We train the AE on **normal** crops only.
Outputs are saved to Drive:

- Best weights: `{CKPT_DIR}/<cam_id>_ae_best.weights.h5`
- Final model: `{MODELS_DIR}/<cam_id>_ae_person_autoencoder.keras`

You can restart the Colab runtime and continue because everything is in Drive.


Run Training

In [None]:
cam_id = "cam1"

train_dir = os.path.join(DATA_DIR, cam_id, "normal_crops")
best_ckpt = os.path.join(CKPT_DIR, f"{cam_id}_ae_best.weights.h5")
final_model = os.path.join(MODELS_DIR, f"{cam_id}_ae_person_autoencoder.keras")

!python -m src.ae_train \
  --camera_id {cam_id} \
  --data_dir "{train_dir}" \
  --image_size 128 64 \
  --color_mode rgb \
  --batch_size 16 \
  --epochs 10 \
  --checkpoint_path "{best_ckpt}" \
  --model_path "{final_model}" \
  --patience 3


## Provide an input video

Place a video in:
`{VIDEOS_DIR}/cam1_example.mp4`

If you don't have one, you can upload a short test video to Drive manually.
Then update the filename below.


Set Video Paths

In [None]:
cam_id = "cam1"

video_path = os.path.join(VIDEOS_DIR, "cam1_example.mp4")  # change if needed
ae_model_path = os.path.join(MODELS_DIR, f"{cam_id}_ae_person_autoencoder.keras")

annotated_out = os.path.join(OUTPUTS_DIR, f"{cam_id}_annotated.avi")
csv_out = os.path.join(OUTPUTS_DIR, f"{cam_id}_log.csv")

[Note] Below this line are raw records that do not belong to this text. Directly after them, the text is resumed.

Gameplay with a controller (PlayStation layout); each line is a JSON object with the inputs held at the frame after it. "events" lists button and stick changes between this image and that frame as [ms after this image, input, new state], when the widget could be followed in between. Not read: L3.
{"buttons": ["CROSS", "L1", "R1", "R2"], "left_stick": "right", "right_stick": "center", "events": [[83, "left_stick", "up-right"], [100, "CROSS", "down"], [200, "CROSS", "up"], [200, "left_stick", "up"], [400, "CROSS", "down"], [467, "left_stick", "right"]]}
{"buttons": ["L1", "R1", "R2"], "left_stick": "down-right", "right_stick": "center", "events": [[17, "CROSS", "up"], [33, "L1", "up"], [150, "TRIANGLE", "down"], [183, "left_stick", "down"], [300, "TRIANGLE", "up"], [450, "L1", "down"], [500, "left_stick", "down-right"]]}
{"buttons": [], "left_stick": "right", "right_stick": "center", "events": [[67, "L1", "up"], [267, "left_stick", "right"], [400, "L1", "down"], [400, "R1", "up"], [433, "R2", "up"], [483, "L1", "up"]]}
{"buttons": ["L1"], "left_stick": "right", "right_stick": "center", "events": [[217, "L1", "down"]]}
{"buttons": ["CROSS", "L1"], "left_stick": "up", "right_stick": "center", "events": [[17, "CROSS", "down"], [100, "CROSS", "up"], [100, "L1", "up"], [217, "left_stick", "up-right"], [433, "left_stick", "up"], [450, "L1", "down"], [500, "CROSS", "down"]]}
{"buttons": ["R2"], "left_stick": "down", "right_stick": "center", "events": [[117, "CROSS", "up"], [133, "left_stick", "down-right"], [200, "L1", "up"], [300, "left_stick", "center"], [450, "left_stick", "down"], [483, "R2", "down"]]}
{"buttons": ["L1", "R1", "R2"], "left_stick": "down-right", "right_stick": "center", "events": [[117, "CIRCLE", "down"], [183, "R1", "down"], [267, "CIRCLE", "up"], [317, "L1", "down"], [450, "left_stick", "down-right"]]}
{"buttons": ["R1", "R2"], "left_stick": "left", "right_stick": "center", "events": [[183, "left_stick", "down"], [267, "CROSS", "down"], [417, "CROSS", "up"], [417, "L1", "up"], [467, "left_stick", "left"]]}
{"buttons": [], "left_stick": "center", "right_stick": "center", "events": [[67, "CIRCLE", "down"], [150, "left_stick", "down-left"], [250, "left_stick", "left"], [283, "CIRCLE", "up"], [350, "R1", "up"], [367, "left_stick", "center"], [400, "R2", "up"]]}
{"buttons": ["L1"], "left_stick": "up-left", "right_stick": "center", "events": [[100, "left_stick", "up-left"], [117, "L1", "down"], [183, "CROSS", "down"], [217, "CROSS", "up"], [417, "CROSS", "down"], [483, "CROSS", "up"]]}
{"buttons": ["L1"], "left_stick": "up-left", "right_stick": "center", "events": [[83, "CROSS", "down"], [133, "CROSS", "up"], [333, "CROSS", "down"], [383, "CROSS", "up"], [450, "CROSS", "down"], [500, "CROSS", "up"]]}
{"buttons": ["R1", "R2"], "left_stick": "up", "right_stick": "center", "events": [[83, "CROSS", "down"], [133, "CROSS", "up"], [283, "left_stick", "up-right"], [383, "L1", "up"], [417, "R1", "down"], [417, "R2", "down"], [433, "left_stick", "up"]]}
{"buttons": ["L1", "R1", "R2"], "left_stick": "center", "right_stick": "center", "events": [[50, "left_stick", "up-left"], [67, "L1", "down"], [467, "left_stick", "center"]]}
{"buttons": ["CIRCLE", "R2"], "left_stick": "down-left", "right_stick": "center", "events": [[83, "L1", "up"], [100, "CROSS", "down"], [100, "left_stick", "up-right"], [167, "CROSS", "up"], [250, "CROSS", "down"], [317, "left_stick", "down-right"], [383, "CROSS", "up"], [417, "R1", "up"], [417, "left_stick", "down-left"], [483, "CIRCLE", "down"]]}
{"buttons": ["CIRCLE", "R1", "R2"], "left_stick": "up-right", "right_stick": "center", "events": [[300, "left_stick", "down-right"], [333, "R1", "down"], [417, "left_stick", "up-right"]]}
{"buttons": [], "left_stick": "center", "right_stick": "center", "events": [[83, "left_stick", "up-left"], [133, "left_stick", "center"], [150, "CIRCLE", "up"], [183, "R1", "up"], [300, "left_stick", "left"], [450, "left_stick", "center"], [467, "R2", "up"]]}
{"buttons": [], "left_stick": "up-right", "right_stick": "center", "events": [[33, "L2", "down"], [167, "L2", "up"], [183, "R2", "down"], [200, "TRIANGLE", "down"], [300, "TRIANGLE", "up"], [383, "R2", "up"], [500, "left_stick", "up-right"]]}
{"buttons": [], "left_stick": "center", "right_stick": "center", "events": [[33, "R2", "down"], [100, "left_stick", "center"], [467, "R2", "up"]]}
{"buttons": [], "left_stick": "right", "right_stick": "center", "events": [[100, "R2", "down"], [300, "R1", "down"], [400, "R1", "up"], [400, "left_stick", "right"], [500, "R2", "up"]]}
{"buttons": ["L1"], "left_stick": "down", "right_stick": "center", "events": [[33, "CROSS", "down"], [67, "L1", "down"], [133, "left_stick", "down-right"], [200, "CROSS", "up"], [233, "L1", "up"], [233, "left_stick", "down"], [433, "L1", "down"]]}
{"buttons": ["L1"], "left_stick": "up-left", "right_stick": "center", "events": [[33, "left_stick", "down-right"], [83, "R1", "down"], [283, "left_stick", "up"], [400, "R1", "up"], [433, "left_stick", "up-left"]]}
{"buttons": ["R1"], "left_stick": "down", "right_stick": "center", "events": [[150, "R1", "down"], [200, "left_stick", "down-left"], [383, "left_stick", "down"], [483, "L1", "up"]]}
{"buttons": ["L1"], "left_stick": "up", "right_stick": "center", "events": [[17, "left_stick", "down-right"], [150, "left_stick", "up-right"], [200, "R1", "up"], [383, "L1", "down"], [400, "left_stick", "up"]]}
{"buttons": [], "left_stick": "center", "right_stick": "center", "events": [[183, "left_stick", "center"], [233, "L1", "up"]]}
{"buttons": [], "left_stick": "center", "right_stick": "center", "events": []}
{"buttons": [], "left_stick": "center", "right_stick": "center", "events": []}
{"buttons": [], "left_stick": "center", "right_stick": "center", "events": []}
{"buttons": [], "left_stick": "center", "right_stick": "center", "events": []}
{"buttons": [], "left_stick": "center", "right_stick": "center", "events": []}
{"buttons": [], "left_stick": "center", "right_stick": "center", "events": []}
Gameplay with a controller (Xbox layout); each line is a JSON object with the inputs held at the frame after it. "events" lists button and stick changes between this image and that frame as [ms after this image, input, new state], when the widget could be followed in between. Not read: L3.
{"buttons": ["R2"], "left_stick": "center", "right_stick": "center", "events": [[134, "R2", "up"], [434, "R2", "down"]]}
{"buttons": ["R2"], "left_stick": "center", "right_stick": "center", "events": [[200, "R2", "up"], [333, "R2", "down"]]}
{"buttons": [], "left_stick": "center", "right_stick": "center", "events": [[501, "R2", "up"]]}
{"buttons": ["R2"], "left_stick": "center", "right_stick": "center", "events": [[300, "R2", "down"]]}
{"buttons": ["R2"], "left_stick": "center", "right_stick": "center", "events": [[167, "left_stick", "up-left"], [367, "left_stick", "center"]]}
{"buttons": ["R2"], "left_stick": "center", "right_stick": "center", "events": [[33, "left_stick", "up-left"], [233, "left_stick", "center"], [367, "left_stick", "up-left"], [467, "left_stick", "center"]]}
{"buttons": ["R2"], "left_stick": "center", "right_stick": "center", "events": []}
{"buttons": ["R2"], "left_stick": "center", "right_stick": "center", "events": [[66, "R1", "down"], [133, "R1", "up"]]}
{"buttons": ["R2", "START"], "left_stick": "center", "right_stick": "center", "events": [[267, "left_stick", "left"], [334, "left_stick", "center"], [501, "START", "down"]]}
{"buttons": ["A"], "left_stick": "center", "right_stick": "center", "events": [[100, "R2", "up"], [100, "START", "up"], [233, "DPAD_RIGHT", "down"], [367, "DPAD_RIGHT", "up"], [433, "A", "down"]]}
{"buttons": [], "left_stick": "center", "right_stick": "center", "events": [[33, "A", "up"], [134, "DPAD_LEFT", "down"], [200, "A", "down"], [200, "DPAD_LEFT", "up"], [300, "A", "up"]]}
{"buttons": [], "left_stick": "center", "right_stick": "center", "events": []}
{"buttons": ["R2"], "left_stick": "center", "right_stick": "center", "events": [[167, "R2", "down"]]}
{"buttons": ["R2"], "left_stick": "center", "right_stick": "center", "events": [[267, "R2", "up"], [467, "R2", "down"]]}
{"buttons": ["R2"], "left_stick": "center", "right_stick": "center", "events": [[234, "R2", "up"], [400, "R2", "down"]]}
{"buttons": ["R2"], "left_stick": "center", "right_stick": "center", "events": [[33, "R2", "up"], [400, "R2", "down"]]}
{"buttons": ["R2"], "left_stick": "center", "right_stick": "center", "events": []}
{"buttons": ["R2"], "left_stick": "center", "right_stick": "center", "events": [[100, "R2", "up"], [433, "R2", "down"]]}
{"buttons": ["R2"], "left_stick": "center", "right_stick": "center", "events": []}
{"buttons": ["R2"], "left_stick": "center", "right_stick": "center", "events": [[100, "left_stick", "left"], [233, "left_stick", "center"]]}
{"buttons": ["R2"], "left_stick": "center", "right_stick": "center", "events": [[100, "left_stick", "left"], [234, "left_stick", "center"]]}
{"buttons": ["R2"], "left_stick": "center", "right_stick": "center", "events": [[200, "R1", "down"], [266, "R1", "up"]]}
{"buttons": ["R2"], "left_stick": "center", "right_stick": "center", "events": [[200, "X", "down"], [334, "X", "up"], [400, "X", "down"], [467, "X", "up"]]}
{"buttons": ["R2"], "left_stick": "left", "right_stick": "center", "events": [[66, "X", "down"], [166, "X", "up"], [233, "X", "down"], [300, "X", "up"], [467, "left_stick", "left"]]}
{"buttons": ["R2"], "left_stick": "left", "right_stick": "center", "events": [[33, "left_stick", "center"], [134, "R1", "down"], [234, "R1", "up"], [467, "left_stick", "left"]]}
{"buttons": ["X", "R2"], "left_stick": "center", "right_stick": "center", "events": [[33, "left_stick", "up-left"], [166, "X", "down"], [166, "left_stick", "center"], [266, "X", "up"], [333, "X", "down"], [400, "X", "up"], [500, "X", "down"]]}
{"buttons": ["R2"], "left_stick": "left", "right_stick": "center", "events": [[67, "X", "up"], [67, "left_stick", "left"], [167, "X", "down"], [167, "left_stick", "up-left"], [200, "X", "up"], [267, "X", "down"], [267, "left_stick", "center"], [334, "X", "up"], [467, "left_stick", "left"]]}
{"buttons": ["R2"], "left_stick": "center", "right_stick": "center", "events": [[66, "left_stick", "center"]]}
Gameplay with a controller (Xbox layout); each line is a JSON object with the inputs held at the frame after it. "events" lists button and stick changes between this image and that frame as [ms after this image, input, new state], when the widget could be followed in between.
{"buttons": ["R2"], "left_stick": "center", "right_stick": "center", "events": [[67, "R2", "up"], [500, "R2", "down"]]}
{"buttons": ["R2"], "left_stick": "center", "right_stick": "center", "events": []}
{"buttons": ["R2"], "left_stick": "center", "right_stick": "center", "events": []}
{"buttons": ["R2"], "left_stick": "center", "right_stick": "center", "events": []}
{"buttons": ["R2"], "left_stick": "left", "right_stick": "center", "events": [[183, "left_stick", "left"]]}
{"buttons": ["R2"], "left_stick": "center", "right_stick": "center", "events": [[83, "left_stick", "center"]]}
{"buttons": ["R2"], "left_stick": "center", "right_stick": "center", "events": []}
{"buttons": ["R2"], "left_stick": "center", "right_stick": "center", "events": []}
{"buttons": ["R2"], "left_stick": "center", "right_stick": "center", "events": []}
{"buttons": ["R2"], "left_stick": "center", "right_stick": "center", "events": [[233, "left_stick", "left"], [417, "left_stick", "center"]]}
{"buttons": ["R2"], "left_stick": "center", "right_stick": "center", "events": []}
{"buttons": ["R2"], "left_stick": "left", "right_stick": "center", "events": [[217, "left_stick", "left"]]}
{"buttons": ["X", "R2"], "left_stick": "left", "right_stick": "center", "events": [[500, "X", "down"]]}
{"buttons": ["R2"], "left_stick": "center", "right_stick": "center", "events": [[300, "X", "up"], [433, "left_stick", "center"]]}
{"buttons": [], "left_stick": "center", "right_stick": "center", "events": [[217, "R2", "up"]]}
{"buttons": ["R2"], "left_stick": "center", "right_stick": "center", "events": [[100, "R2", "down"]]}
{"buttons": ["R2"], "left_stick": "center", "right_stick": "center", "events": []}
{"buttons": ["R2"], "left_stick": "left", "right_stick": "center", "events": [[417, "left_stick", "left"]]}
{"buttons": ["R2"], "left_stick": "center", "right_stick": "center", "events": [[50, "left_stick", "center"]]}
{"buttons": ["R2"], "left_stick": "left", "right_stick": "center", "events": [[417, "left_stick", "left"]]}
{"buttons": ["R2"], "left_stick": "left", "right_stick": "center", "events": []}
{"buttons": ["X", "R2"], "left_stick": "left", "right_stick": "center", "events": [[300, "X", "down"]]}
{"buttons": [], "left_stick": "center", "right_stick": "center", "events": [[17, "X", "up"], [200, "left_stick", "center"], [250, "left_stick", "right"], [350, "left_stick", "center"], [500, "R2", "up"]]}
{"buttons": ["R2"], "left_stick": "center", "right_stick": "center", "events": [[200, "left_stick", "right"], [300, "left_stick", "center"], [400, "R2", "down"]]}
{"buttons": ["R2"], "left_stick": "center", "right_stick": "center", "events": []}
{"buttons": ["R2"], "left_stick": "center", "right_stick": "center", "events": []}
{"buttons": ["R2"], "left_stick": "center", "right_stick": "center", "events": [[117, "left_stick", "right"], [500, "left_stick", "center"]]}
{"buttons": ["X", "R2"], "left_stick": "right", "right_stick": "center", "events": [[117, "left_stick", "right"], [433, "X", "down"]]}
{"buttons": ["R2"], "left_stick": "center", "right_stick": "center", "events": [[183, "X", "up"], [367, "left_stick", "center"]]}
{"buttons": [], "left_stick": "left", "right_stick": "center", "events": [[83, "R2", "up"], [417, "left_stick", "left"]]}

print("video_path:", video_path)
print("ae_model_path:", ae_model_path)
print("annotated_out:", annotated_out)
print("csv_out:", csv_out)


## Run the full pipeline

This performs:
- YOLO person detection
- optional face identification (`--faces_root`)
- AE reconstruction error per person crop
- FFT motion feature (10s window by default)
- combined anomaly scoring

Outputs:
- Annotated video
- CSV log (per frame/person scores)


## Run Processing

If you want face recognition, set faces_root to os.path.join(DATA_DIR, "faces").
If not, leave it empty.

In [None]:
faces_root = os.path.join(DATA_DIR, "faces")  # optional (works only if face_recognition installed)

# If you want to disable face ID entirely:
# faces_root = ""

!python -m src.process_video \
  --camera_id {cam_id} \
  --video_path "{video_path}" \
  --ae_model_path "{ae_model_path}" \
  --output_video "{annotated_out}" \
  --output_csv "{csv_out}" \
  --image_size 128 64 \
  --color_mode rgb \
  --yolo_model yolov8n.pt \
  --conf_thres 0.25 \
  --iou_thres 0.45 \
  --fft_window_seconds 10.0 \
  --w_recon 0.6 \
  --w_posture 0.25 \
  --w_fft 0.15 \
  --recon_max 0.1 \
  --anomaly_threshold 0.5 \
  --faces_root "{faces_root}"


Preview Results

In [None]:
import pandas as pd

df = pd.read_csv(csv_out)
df.head()


Basic Summary of Anomalies

In [None]:
# frames flagged as anomaly
anoms = df[df["is_anomaly"] == 1]
print("Total rows:", len(df))
print("Anomaly rows:", len(anoms))

# show top 10 highest combined scores
df.sort_values("combined_score", ascending=False).head(10)


Display Annotated Video Inline

In [None]:
from IPython.display import Video

Video(annotated_out, embed=True)


## Notes

- The autoencoder is trained **only on normal data**, camera-by-camera.
- The combined anomaly score uses:
  - reconstruction error (primary signal)
  - posture score (weak supporting feature)
  - FFT motion score on the normalized vertical bbox center trajectory
- Face recognition is optional and gracefully degrades to `"unknown"` if not installed.

In production, anomaly flags could trigger a notification system (webhook/SMS/email),
but this repository focuses on **modeling + scoring + reproducible inference**.